Ultrathin Graphene Strain Sensor Arrays for High‐Sensitivity Multifunctional Sensing with Millimeter‐Scale Resolution

Abstract The deployment of graphene flexible sensor arrays is hindered by two major limitations—difficulty in achieving high spatial resolution with existing fabrication methods and the lack of system‐level integration for practical applications. To address these challenges, a fully integrated platform based on an ultrathin graphene‐based strain sensor array is presented. The array is fabricated on a 5 µm‐thick polyimide substrate using CVD‐grown graphene and top‐down microfabrication techniques.

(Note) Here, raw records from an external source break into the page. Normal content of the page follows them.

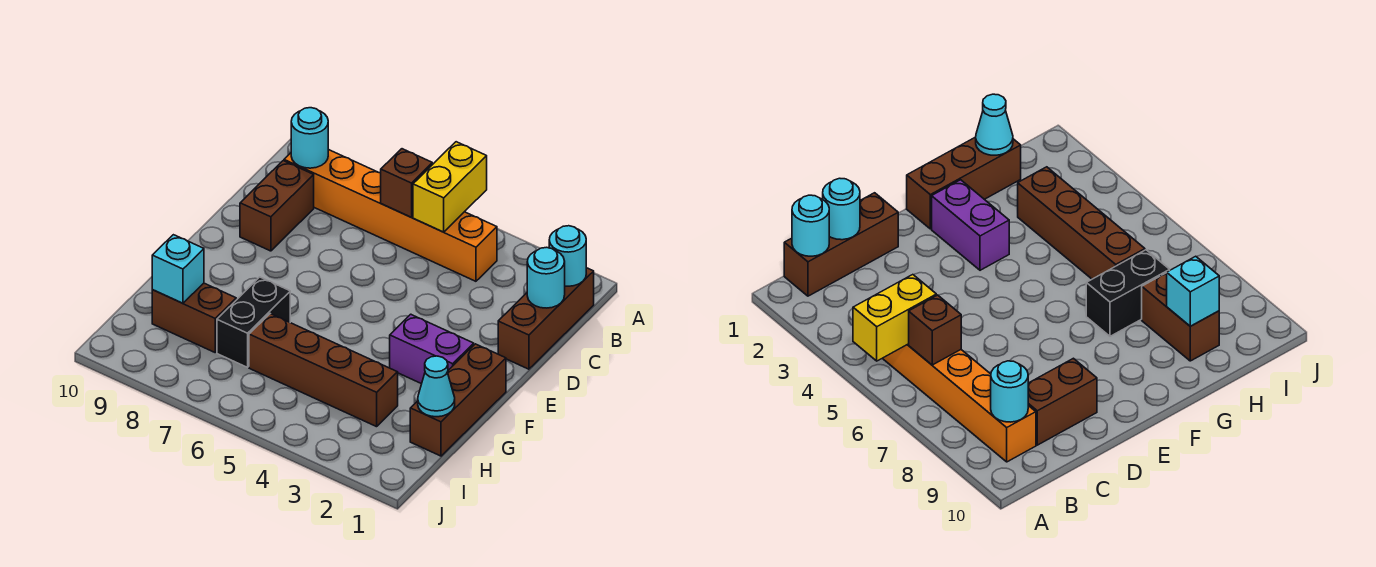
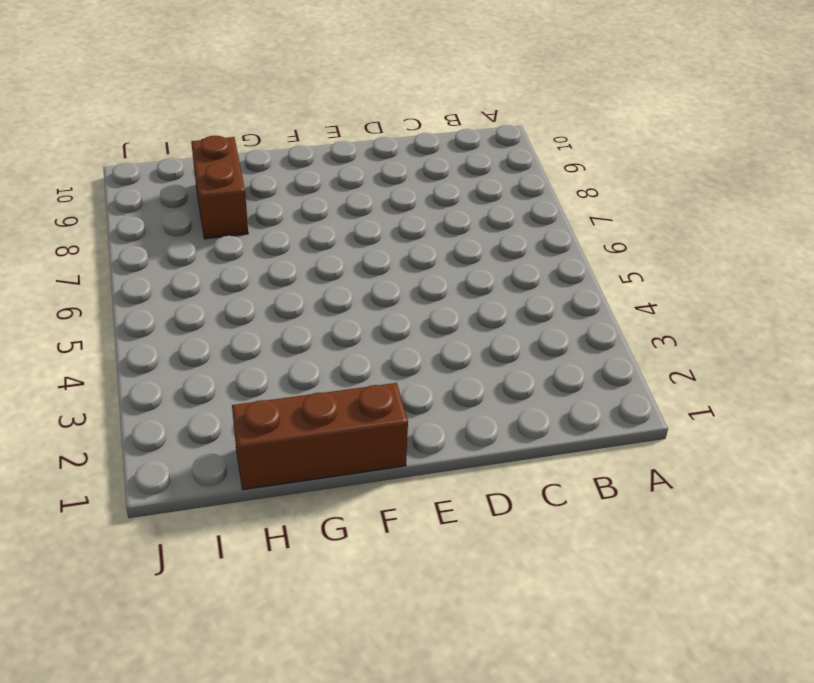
none -> brown 1x3 brick [498,268,594,369]
none -> orange 1x6 brick [284,150,497,281]
none -> brown 1x2 brick [240,161,314,251]

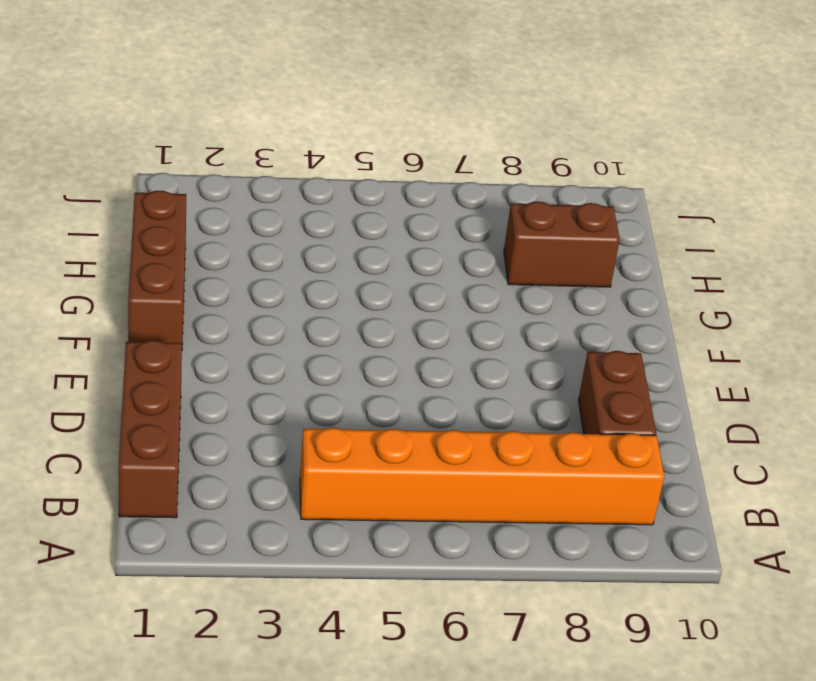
none -> purple 1x2 brick [390,314,474,384]
none -> black 1x2 brick [217,277,290,367]
none -> brown 1x4 brick [249,314,398,427]

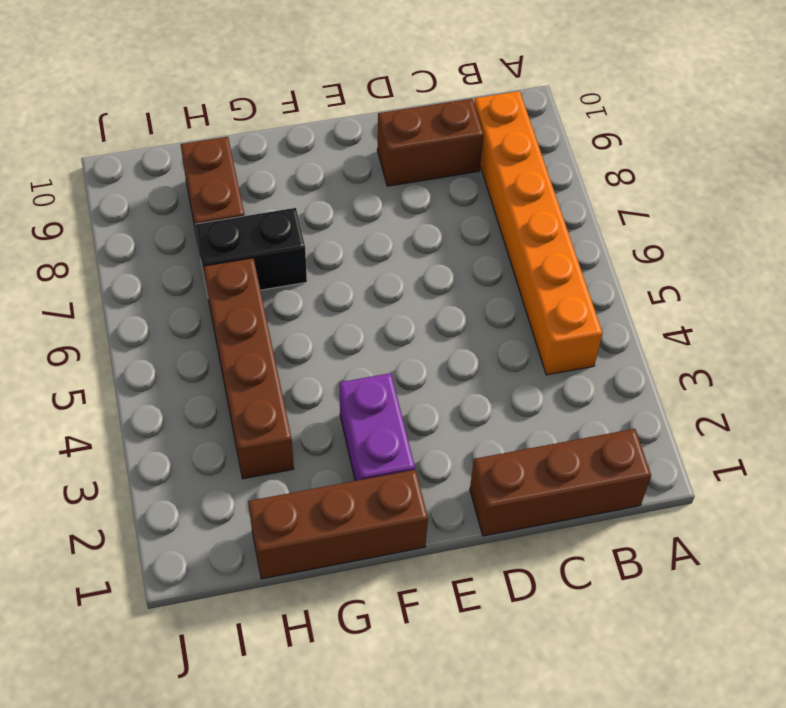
none -> yellow 1x2 brick [413,142,487,232]
none -> cyan 1x1 round brick [549,226,586,286]
none -> brown 1x1 brick [381,149,432,217]

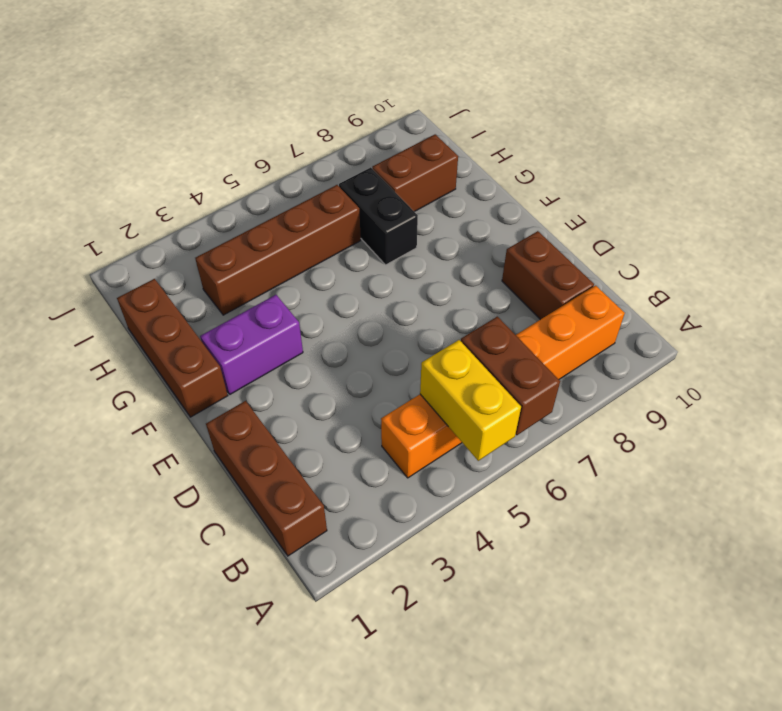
brown 1x2 brick [461,317,560,435] -> brown 1x1 brick [381,149,432,217]
none -> cyan 1x1 round brick [549,226,586,286]
none -> cyan 1x1 round brick [291,108,328,168]
none -> cyan 1x1 round brick [527,247,565,308]

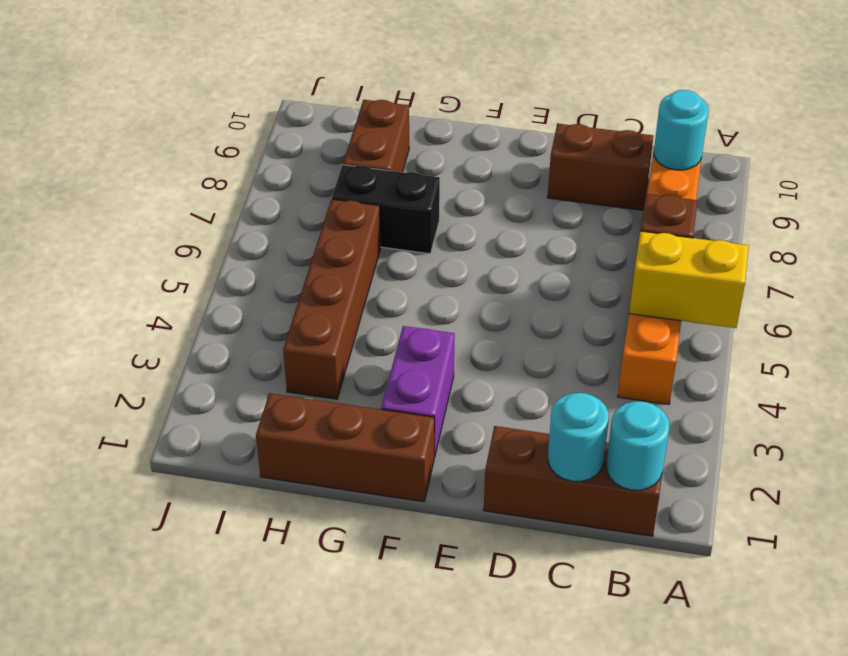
none -> cyan 1x1 cone [418,356,455,417]
none -> cyan 1x1 brick [152,235,204,303]

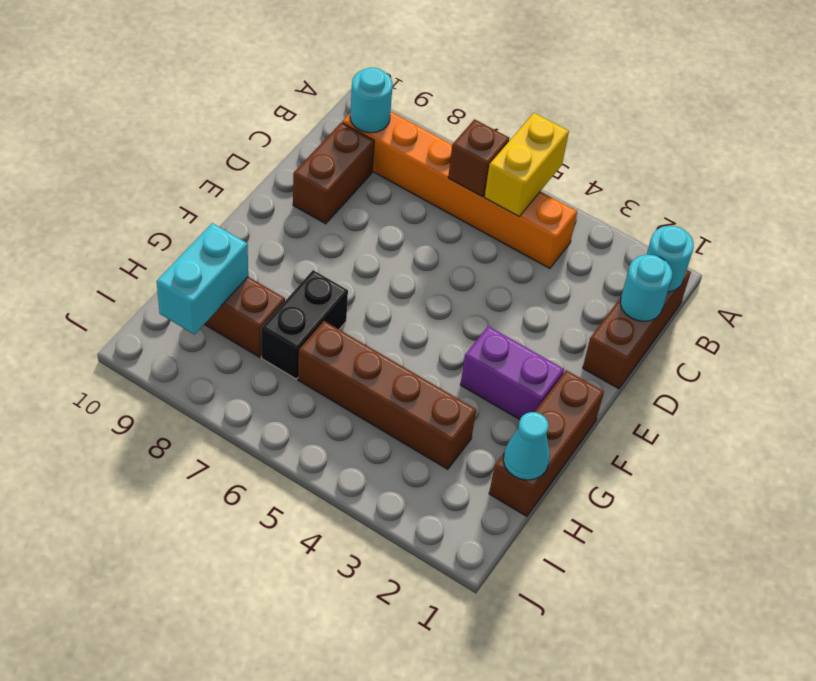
cyan 1x2 brick [157,223,248,334] -> cyan 1x1 brick [152,235,204,303]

With a 4 × 4 layout and 1 mm unit pitch, a device density of ≈64units cm −2 is achieved, enabling millimeter‐scale spatial resolution. The platform integrates the full development pipeline, including sensor array fabrication, flexible circuit design, signal control, and data acquisition. The durability test reveals stable performance over 5000 bending cycles. Strain sensitivity measurements show a maximum gauge factor of 144 under 0.8% strain, while dynamic tests yield rapid response and relaxation times of 0.2 and 0.16 s, respectively. The platform reliably resolves localized pressure, monitors arterial pulse waveforms, and distinguishes surface curvatures, showcasing its multifunctional sensing capabilities. These results establish the practical viability of the proposed platform for applications in wearable health monitoring, soft robotics, and next‐generation flexible electronics.